The initial pattern specifies both the duration of the run schedule and the first instance when the RPA process executes. In the Scheduling assistant dialog box, you set this pattern using one of the following methods.

Initial Run Interval
Description
Example

Specific interval

Allows you to specify an exact date and time for your RPA process to start and end. Times are listed in 24-hour, 60-minute format.

Mar 15, 2022, at 11:00 to Mar. 18 2022, at 11:00

All day

Your RPA process starts at midnight on the first day and runs until midnight on the final day.

Mar 15, 2022, to Mar 18, 2022

As a best practice, set the schedule for at least two minutes. Otherwise, there’s a risk that the RPA process won’t be triggered. RPA bots only check if an RPA process schedule has started once per minute.

Repeat the Initial Pattern

The Scheduling assistant dialog box allows you to schedule a bot to repeat the initial pattern. You specify how often the pattern should repeat and how much time should elapse before the pattern is repeated. You also specify an end time.

Use the Scheduling assistant dialog box to schedule the repeat of the initial pattern.

Let’s look at an example. Say you create an initial pattern with “Mar 10, 2022 10:00–Mar 10, 2022 10:02” and you set it to repeat every 5 minutes. The RPA bot runs the process for 2 minutes and repeats every 5 minutes. The 5 minutes are counted from the start of the first scheduled instance to the start of the next scheduled instance. This results in the RPA process running for 2 minutes followed by being on standby for three minutes and then repeating.

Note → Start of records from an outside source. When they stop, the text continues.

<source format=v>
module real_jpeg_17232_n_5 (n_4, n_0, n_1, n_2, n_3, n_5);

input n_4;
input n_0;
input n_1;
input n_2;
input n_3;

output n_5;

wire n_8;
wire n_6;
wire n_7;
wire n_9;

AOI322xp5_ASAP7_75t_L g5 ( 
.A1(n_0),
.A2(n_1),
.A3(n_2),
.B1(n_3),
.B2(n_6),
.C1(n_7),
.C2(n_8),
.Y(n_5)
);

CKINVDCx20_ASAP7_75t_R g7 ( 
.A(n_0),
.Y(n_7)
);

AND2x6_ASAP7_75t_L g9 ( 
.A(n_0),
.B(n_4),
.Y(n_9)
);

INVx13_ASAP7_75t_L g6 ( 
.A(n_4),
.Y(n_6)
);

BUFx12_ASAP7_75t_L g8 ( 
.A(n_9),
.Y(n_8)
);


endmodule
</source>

A time chart showing how the repeating pattern works with the initial pattern of “Mar 10, 2022 10:00–Mar 10, 2022 10:02” repeating every 5 minutes.

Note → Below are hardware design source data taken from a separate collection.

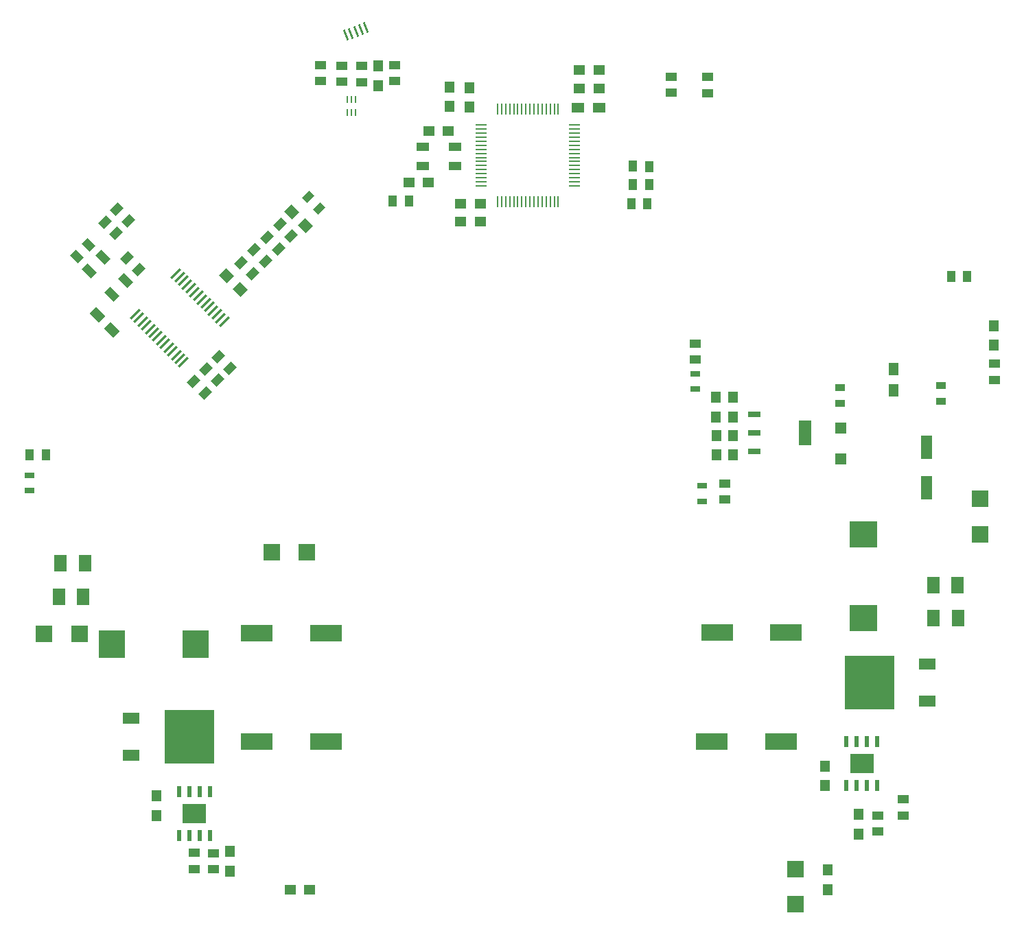
<source format=gtp>
G04 DesignSpark PCB Gerber Version 12.0 Build 5942*
%FSLAX35Y35*%
%MOIN*%
%ADD210R,0.00581X0.03298*%
%ADD204R,0.00581X0.05207*%
%ADD175R,0.01959X0.05404*%
%ADD189R,0.04124X0.05400*%
%ADD185R,0.04518X0.06487*%
%ADD178R,0.05000X0.05200*%
%ADD190R,0.05699X0.11802*%
%ADD182R,0.06290X0.08258*%
%ADD184R,0.06290X0.11998*%
%ADD199R,0.07865X0.08061*%
%ADD202R,0.07865X0.08455*%
%ADD206R,0.12589X0.13573*%
%ADD180R,0.23928X0.25935*%
%ADD203R,0.05207X0.00581*%
%AMT209*0 Rectangle Pad at angle 22*21,1,0.00975,0.05306,0,0,22*%
%ADD209T209*%
%ADD200R,0.04912X0.02943*%
%ADD183R,0.06290X0.03140*%
%ADD205R,0.04900X0.03400*%
%AMT196*0 Rectangle Pad at angle 45*21,1,0.04124,0.05400,0,0,45*%
%ADD196T196*%
%AMT201*0 Rectangle Pad at angle 45*21,1,0.04124,0.06487,0,0,45*%
%ADD201T201*%
%AMT194*0 Rectangle Pad at angle 45*21,1,0.04518,0.06487,0,0,45*%
%ADD194T194*%
%ADD181R,0.05400X0.04124*%
%ADD198R,0.06487X0.04124*%
%ADD187R,0.06487X0.04518*%
%AMT195*0 Rectangle Pad at angle 45*21,1,0.05000,0.05200,0,0,45*%
%ADD195T195*%
%ADD193R,0.05200X0.05000*%
%ADD179R,0.08376X0.05400*%
%ADD191R,0.05817X0.05424*%
%ADD207R,0.08061X0.07865*%
%ADD208R,0.08455X0.07865*%
%ADD177R,0.15739X0.07865*%
%ADD176R,0.11605X0.09636*%
%AMT188*0 Rectangle Pad at angle 135*21,1,0.01172,0.06487,0,0,135*%
%ADD188T188*%
%AMT197*0 Rectangle Pad at angle 135*21,1,0.03400,0.04900,0,0,135*%
%ADD197T197*%
%AMT186*0 Rectangle Pad at angle 135*21,1,0.04124,0.05400,0,0,135*%
%ADD186T186*%
%ADD192R,0.13573X0.12589*%
X0Y0D02*
D02*
D175*
X90624Y60262D03*
Y81616D03*
X95624Y60262D03*
Y81616D03*
X100624Y60262D03*
Y81616D03*
X105624Y60262D03*
Y81616D03*
X414837Y84573D03*
Y105927D03*
X419837Y84573D03*
Y105927D03*
X424837Y84573D03*
Y105927D03*
X429837Y84573D03*
Y105927D03*
D02*
D176*
X98124Y70939D03*
X422337Y95250D03*
D02*
D177*
X128478Y105880D03*
Y158537D03*
X161943Y105880D03*
Y158537D03*
X349502Y105880D03*
X351864Y158970D03*
X382967Y105880D03*
X385329Y158970D03*
D02*
D178*
X79738Y70014D03*
Y79502D03*
X115506Y42986D03*
Y52474D03*
X187297Y424719D03*
Y434207D03*
X221963Y414581D03*
Y424069D03*
X231805Y414187D03*
Y423675D03*
X351510Y263656D03*
Y273144D03*
X351530Y245230D03*
Y254719D03*
X359699Y263686D03*
Y273174D03*
X359797Y245191D03*
Y254679D03*
X404443Y84581D03*
Y94069D03*
X405722Y34108D03*
Y43596D03*
X420742Y60998D03*
Y70486D03*
X486411Y298557D03*
Y308045D03*
D02*
D179*
X67429Y99128D03*
Y117159D03*
X454115Y125604D03*
Y143636D03*
D02*
D180*
X95559Y108144D03*
X425985Y134620D03*
D02*
D181*
X98085Y43911D03*
X98124Y51785D03*
X107415Y43833D03*
X107455Y51707D03*
X159246Y426844D03*
X159285Y434719D03*
X169581Y426490D03*
X169620Y434364D03*
X179187Y426372D03*
X179226Y434246D03*
X195329Y426825D03*
X195368Y434699D03*
X329738Y421215D03*
X329778Y429089D03*
X341313Y291569D03*
X341352Y299443D03*
X347455Y420998D03*
X347494Y428872D03*
X355604Y223478D03*
X355644Y231352D03*
X430014Y62140D03*
X430053Y70014D03*
X442199D03*
X442238Y77888D03*
X486589Y281628D03*
X486628Y289502D03*
D02*
D182*
X32278Y176352D03*
X33163Y192494D03*
X44089Y176352D03*
X44974Y192494D03*
X456982Y181864D03*
X457179Y166116D03*
X468793Y181864D03*
X468990Y166116D03*
D02*
D183*
X369876Y246805D03*
Y255860D03*
Y264915D03*
D02*
D184*
X394679Y255860D03*
D02*
D185*
X437573Y276746D03*
Y286982D03*
D02*
D186*
X54549Y358428D03*
X60089Y352832D03*
X60514Y364491D03*
X65411Y340818D03*
X66054Y358895D03*
X70951Y335222D03*
X97832Y280936D03*
X103372Y275340D03*
X103742Y287089D03*
X109282Y281493D03*
X109667Y292916D03*
X115207Y287320D03*
X120711Y338743D03*
X126251Y333147D03*
X127010Y344943D03*
X132550Y339348D03*
X133348Y350987D03*
X138889Y345391D03*
X139549Y357187D03*
X145089Y351592D03*
D02*
D187*
X284461Y414080D03*
X294697D03*
D02*
D188*
X69314Y313665D03*
X71124Y311855D03*
X72933Y310046D03*
X74743Y308236D03*
X76552Y306426D03*
X78361Y304617D03*
X80171Y302807D03*
X81981Y300998D03*
X83790Y299188D03*
X85600Y297379D03*
X87409Y295569D03*
X89080Y333430D03*
X89219Y293760D03*
X90889Y331620D03*
X91028Y291950D03*
X92698Y329811D03*
X92838Y290141D03*
X94508Y328002D03*
X96318Y326192D03*
X98127Y324383D03*
X99937Y322573D03*
X101746Y320763D03*
X103556Y318954D03*
X105365Y317144D03*
X107175Y315335D03*
X108984Y313525D03*
X110794Y311716D03*
X112604Y309906D03*
D02*
D189*
X17986Y245388D03*
X25860Y245348D03*
X194364Y368715D03*
X202238Y368675D03*
X310211Y367179D03*
X310998Y376628D03*
Y385486D03*
X318085Y367140D03*
X318872Y376589D03*
Y385447D03*
X465565Y332100D03*
X473439Y332061D03*
D02*
D190*
X453793Y229305D03*
Y248990D03*
D02*
D191*
X411963Y243380D03*
Y258341D03*
D02*
D192*
X422927Y166116D03*
Y206667D03*
D02*
D193*
X144581Y33951D03*
X154069D03*
X202238Y377553D03*
X211726D03*
X211943Y402494D03*
X221431D03*
X227454Y358626D03*
X227455Y367317D03*
X236942Y358626D03*
X236943Y367317D03*
X285111Y432170D03*
X285132Y423419D03*
X294599Y432170D03*
X294620Y423419D03*
D02*
D194*
X50922Y313219D03*
X58160Y305981D03*
D02*
D195*
X113596Y332443D03*
X120306Y325734D03*
X145447Y363369D03*
X152156Y356659D03*
D02*
D196*
X40970Y341695D03*
X46566Y347235D03*
D02*
D197*
X153230Y370518D03*
X158687Y365061D03*
D02*
D198*
X208990Y385644D03*
Y395093D03*
X224738Y385644D03*
Y395093D03*
D02*
D199*
X479797Y206470D03*
Y223793D03*
D02*
D200*
X17986Y227927D03*
Y235407D03*
X341274Y277199D03*
Y284679D03*
X344837Y222652D03*
Y230132D03*
D02*
D201*
X47011Y334564D03*
X53692Y341245D03*
X58146Y323428D03*
X64828Y330109D03*
D02*
D202*
X389974Y27002D03*
Y43931D03*
D02*
D203*
X237482Y375998D03*
Y377967D03*
Y379935D03*
Y381904D03*
Y383872D03*
Y385841D03*
Y387809D03*
Y389778D03*
Y391746D03*
Y393715D03*
Y395683D03*
Y397652D03*
Y399620D03*
Y401589D03*
Y403557D03*
Y405526D03*
X282663Y375998D03*
Y377967D03*
Y379935D03*
Y381904D03*
Y383872D03*
Y385841D03*
Y387809D03*
Y389778D03*
Y391746D03*
Y393715D03*
Y395683D03*
Y397652D03*
Y399620D03*
Y401589D03*
Y403557D03*
Y405526D03*
D02*
D204*
X245309Y368171D03*
Y413352D03*
X247278Y368171D03*
Y413352D03*
X249246Y368171D03*
Y413352D03*
X251215Y368171D03*
Y413352D03*
X253183Y368171D03*
Y413352D03*
X255152Y368171D03*
Y413352D03*
X257120Y368171D03*
Y413352D03*
X259089Y368171D03*
Y413352D03*
X261057Y368171D03*
Y413352D03*
X263026Y368171D03*
Y413352D03*
X264994Y368171D03*
Y413352D03*
X266963Y368171D03*
Y413352D03*
X268931Y368171D03*
Y413352D03*
X270900Y368171D03*
Y413352D03*
X272868Y368171D03*
Y413352D03*
X274837Y368171D03*
Y413352D03*
D02*
D205*
X411707Y270348D03*
Y278065D03*
X460624Y271136D03*
Y278852D03*
D02*
D206*
X57967Y153222D03*
X98518D03*
D02*
D207*
X25132Y158301D03*
X42455D03*
D02*
D208*
X135722Y197868D03*
X152652D03*
D02*
D209*
X171797Y449144D03*
X174170Y450102D03*
X176543Y451061D03*
X178915Y452020D03*
X181288Y452978D03*
D02*
D210*
X172447Y411561D03*
Y417900D03*
X174415Y411561D03*
Y417900D03*
X176384Y411561D03*
Y417900D03*
X0Y0D02*
M02*

</source>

However, if the initial pattern is longer than the time between repetitions, the instances overlap. For example, if you create an initial pattern with “Mar 10, 2022 10:00–Mar 10, 2022 10:06” and you set it to repeat every 5 minutes, then the RPA process runs 24/7.

A time chart showing that this RPA process runs 24/7.

Understand the Impact of Service Times

Recall from unit 2 that when configuring an RPA bot, you specify what times it’s allowed to run. These service times take priority over process schedules. So if you have a process that’s scheduled to run from 10–11 AM every day, but the RPA bot service time is from 10:15–10:45 AM every day, the effective execution schedule for the process is from 10:15–10:45 AM every day.

A time chart showing the execution schedule for an RPA process with an overlapping service schedule.

In this unit, you learned how to create and configure an RPA process schedule. In the next unit, you learn about RPA bot sessions and how they’re used in production configurations.